Table 2 |.
Systems analyses and insights into the biology of hPSC-CMs
| Level | Key findings to date | Future questions |
|---|---|---|
| Genome | Genetic variations influence hPSC phenotypes | What is the contribution of genetic variation to cardiomyocyte maturation in hPSC applications? |
| Epigenome | Dynamic changes in histone modifications and DNA methylation across development and identification of regulation of maturation by panels of microRNAs | How does the epigenetic state contribute to the maturity and/or immaturity of hPSC-CMs? |
| Transcriptome | Embryonic-like state of hPSC-CMs and identification of dysregulated genes in immature hPSC-CMs | Do changes at the RNA level reflect differences in protein expression and/or cell function? What limits maturation in vitro?
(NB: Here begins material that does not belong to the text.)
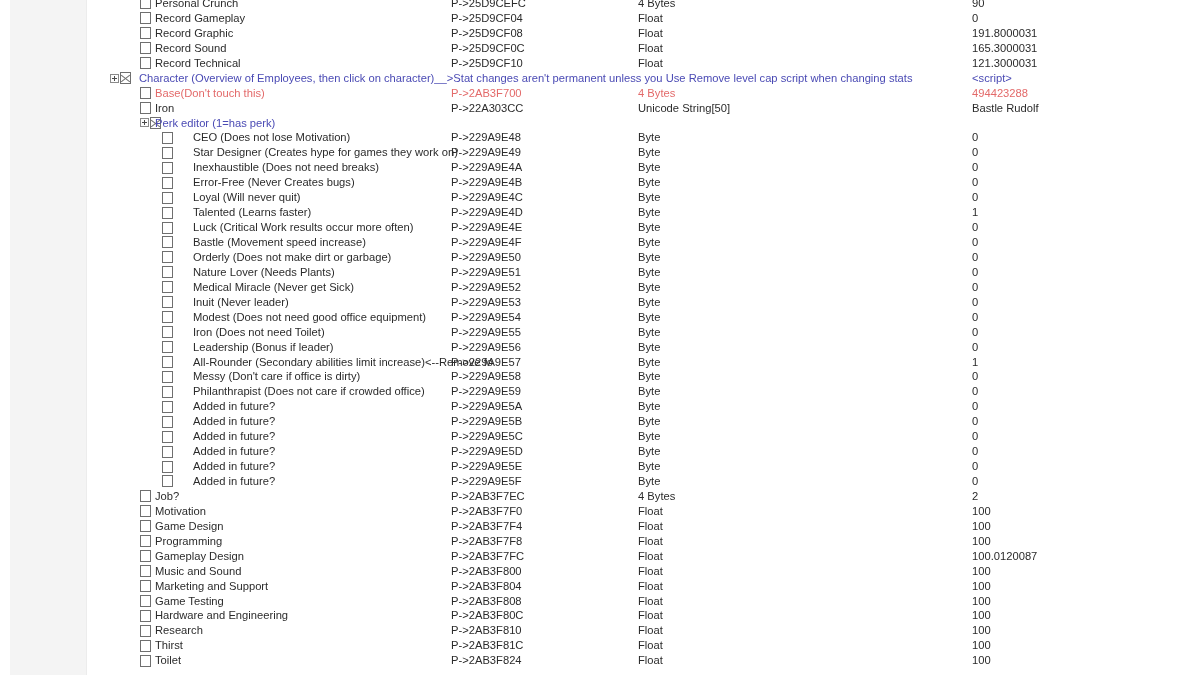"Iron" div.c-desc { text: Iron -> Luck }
Are differentially expressed genes necessary and sufficient for maturation? |
| Proteome | Fetal-like state of hPSC-CM | How do the various maturation approaches influence expressed proteins and post-translational states? |
| Metabolome | Identification of lipid biomarkers and flux of carbon sources, and discovering how the carbon source contributes to ATP production and nucleotide biosynthesis | How do metabolites influence the functional state of hPSC-CMs (such as contractility and electrophysiology)? |
| Environment | Contributions of substrate, co-culture with other cell types and cell density to maturation; role of integrin and microRNA signalling | How do interactions between cells and/or 3D cues mediate maturation? What are the key paracrine or other environmental factors? |
| Organ | hPSC-CMs induce remuscularization of infarcted myocardium and restoration of function after infarct but engrafted cells are arrhythmogenic | How can we balance efficacy and benefits with risks of the immature state of hPSC-CMs for cell therapy? What is the optimal maturity phenotype for cell-replacement strategies? |
hPSC-CM, human pluripotent stem cell-derived cardiomyocyte.